The Pound initially weakened from EUR/GBP 0.8690 towards 0.8735, but closed nearly unchanged at 0.87. From a technical point of view, the pair is unable to make much headway beyond 0.87-0.8750.
Today’s calendar is focused on the US payrolls and services ISM. The consensus is for 180k net new jobs, a stable unemployment rate (3.8%), wage growth of 0.3% M/M & 4% Y/Y, and the ISM ticking back from 53.6 to 53. Given the recent bond correction, we see asymmetric risks with markets rallying (& dollar weakening) on weaker or in-line data. It will likely take a big upside surprise on both to send bonds and equities lower again.
After this week’s FOMC meeting, the first Fed governors will speak (Barkin, Kashkari, Bostic) and serve as a wild card. ECB‘s Schnabel has already said that the central bank can’t close the door on further rate hikes. “After a long period of high inflation, inflation expectations are fragile and renewed supply-side shocks can destabilize them, threatening medium-term price stability.” She added that it took a year to get inflation from 10.6% to the current 2.9%, but that the ECB expects it to take about twice as long to get back to 2% from here.
News and Views
The Czech National Bank left its key interest rate unchanged at 7% yesterday in a 5 (hold) to 2 (cut) vote. Markets and analysts believed that the central bank would have started the cut cycle with a 25 bps move. The risk of unanchored inflation expectations remains, the CNB said. “This risk could manifest itself in the outcome of the ongoing wage negotiations and in a stronger-than-expected repricing of goods and services at the beginning of next year.” While price pressures have eased dramatically, they remain too high. In particular, core inflation is a cause for concern, with an outlook of 3% on average through 2024. The decision was made even as economic growth was being cut.
It’s overshadowing a weakening economy that unexpectedly contracted in Q3. The CNB expects -0.4% this year before returning to growth of around 1.2% next year.

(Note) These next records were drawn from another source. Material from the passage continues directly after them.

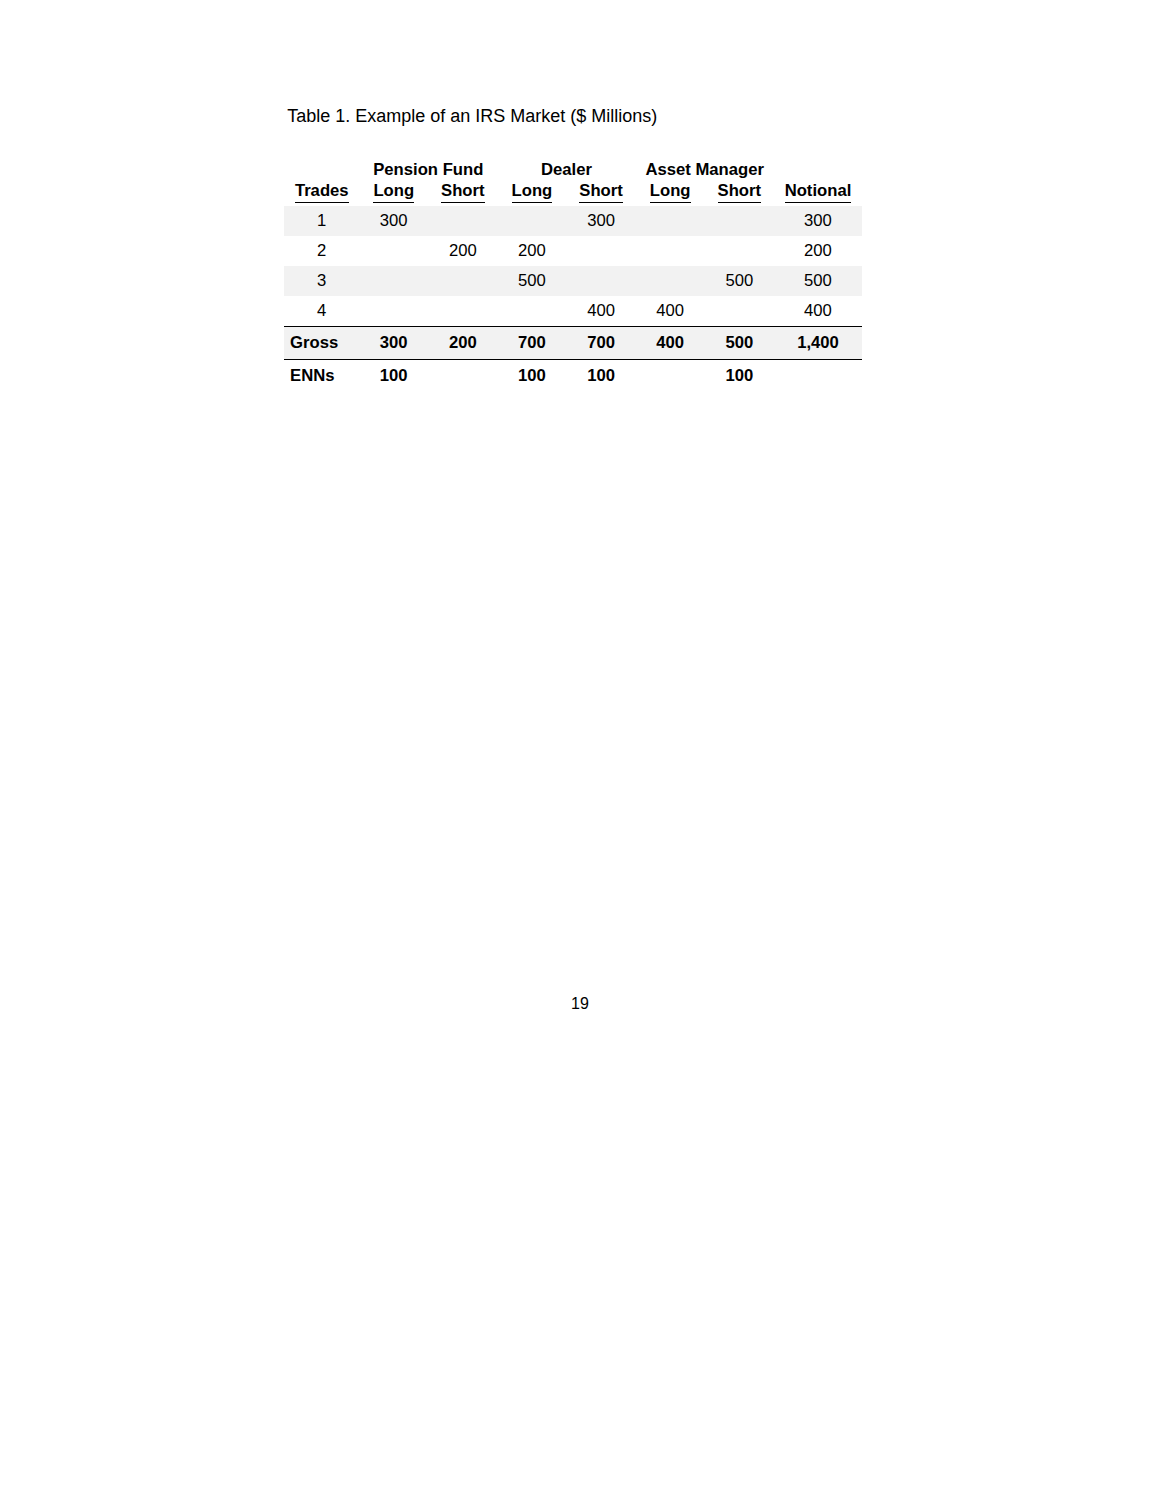Table 1. Example of an IRS Market ($ Millions)
| | Pension Fund | Dealer | Asset Manager | |
| --- | --- | --- | --- | --- |
| Trades | Long | Short | Long | Short | Long | Short | Notional |
| 1 | 300 | | | 300 | | | 300 |
| 2 | | 200 | 200 | | | | 200 |
| 3 | | | 500 | | | 500 | 500 |
| 4 | | | | 400 | 400 | | 400 |
| Gross | 300 | 200 | 700 | 700 | 400 | 500 | 1,400 |
| ENNs | 100 | | 100 | 100 | | 100 | |
19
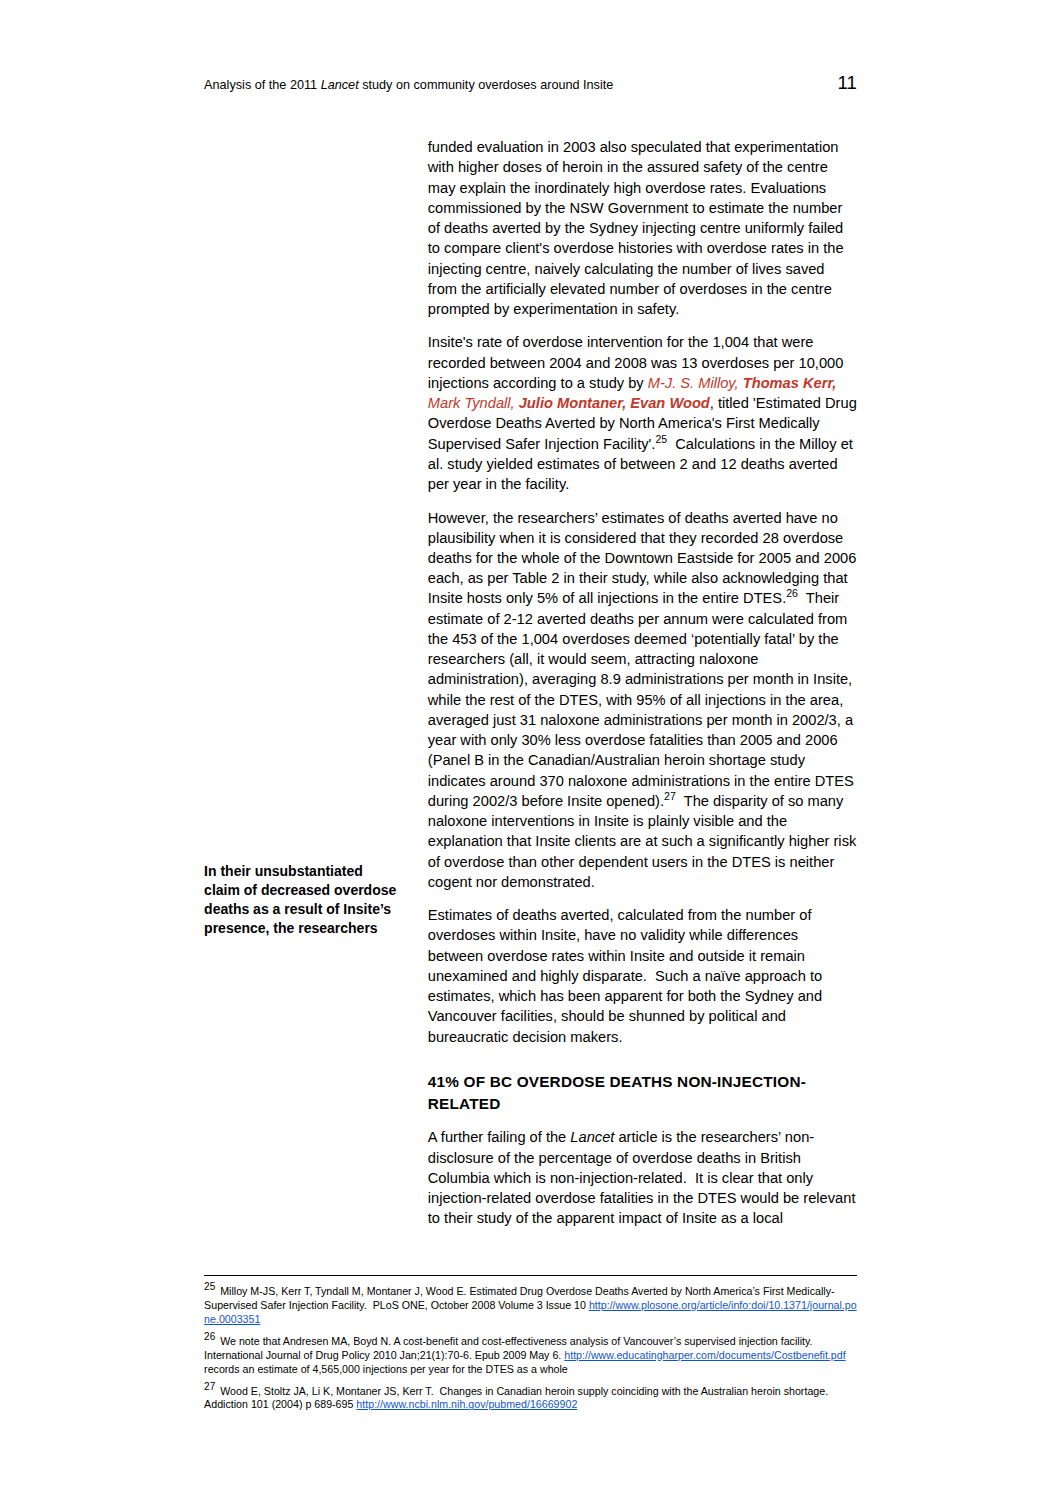Analysis of the 2011 Lancet study on community overdoses around Insite
11
In their unsubstantiated claim of decreased overdose deaths as a result of Insite’s presence, the researchers
funded evaluation in 2003 also speculated that experimentation with higher doses of heroin in the assured safety of the centre may explain the inordinately high overdose rates. Evaluations commissioned by the NSW Government to estimate the number of deaths averted by the Sydney injecting centre uniformly failed to compare client's overdose histories with overdose rates in the injecting centre, naively calculating the number of lives saved from the artificially elevated number of overdoses in the centre prompted by experimentation in safety.
Insite's rate of overdose intervention for the 1,004 that were recorded between 2004 and 2008 was 13 overdoses per 10,000 injections according to a study by M-J. S. Milloy, Thomas Kerr, Mark Tyndall, Julio Montaner, Evan Wood, titled 'Estimated Drug Overdose Deaths Averted by North America's First Medically Supervised Safer Injection Facility'.25 Calculations in the Milloy et al. study yielded estimates of between 2 and 12 deaths averted per year in the facility.
However, the researchers’ estimates of deaths averted have no plausibility when it is considered that they recorded 28 overdose deaths for the whole of the Downtown Eastside for 2005 and 2006 each, as per Table 2 in their study, while also acknowledging that Insite hosts only 5% of all injections in the entire DTES.26 Their estimate of 2-12 averted deaths per annum were calculated from the 453 of the 1,004 overdoses deemed ‘potentially fatal’ by the researchers (all, it would seem, attracting naloxone administration), averaging 8.9 administrations per month in Insite, while the rest of the DTES, with 95% of all injections in the area, averaged just 31 naloxone administrations per month in 2002/3, a year with only 30% less overdose fatalities than 2005 and 2006 (Panel B in the Canadian/Australian heroin shortage study indicates around 370 naloxone administrations in the entire DTES during 2002/3 before Insite opened).27 The disparity of so many naloxone interventions in Insite is plainly visible and the explanation that Insite clients are at such a significantly higher risk of overdose than other dependent users in the DTES is neither cogent nor demonstrated.
Estimates of deaths averted, calculated from the number of overdoses within Insite, have no validity while differences between overdose rates within Insite and outside it remain unexamined and highly disparate. Such a naïve approach to estimates, which has been apparent for both the Sydney and Vancouver facilities, should be shunned by political and bureaucratic decision makers.
41% OF BC OVERDOSE DEATHS NON-INJECTION-RELATED
A further failing of the Lancet article is the researchers’ non-disclosure of the percentage of overdose deaths in British Columbia which is non-injection-related. It is clear that only injection-related overdose fatalities in the DTES would be relevant to their study of the apparent impact of Insite as a local
25 Milloy M-JS, Kerr T, Tyndall M, Montaner J, Wood E. Estimated Drug Overdose Deaths Averted by North America’s First Medically-Supervised Safer Injection Facility. PLoS ONE, October 2008 Volume 3 Issue 10 http://www.plosone.org/article/info:doi/10.1371/journal.pone.0003351
26 We note that Andresen MA, Boyd N. A cost-benefit and cost-effectiveness analysis of Vancouver’s supervised injection facility. International Journal of Drug Policy 2010 Jan;21(1):70-6. Epub 2009 May 6. http://www.educatingharper.com/documents/Costbenefit.pdf records an estimate of 4,565,000 injections per year for the DTES as a whole
27 Wood E, Stoltz JA, Li K, Montaner JS, Kerr T. Changes in Canadian heroin supply coinciding with the Australian heroin shortage. Addiction 101 (2004) p 689-695 http://www.ncbi.nlm.nih.gov/pubmed/16669902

The central bank added that the depreciation of the krone has led to a slight easing of overall monetary conditions. It added to the case for keeping interest rates where they are. The Executive Board has discussed a strategy for future rate cuts and expects that any reduction will initially be moderate and gradual.
With its internal models projecting a 50 bps cut by the end of this year, “the interest rate path in the coming quarters is therefore likely to be higher than in the baseline scenario of the forecast.” KBC Economics expects a rate cut of 25 bps (to 6.75%) in December, although the risks are tilted to an even later start of easing. The Czech koruna rallied on the hawkish policy outcome. EUR/CZK fell from 24.66 to 25.45. Czech swap yields decoupled from the global and local trend yesterday, rising 10 bps at the short end of the curve.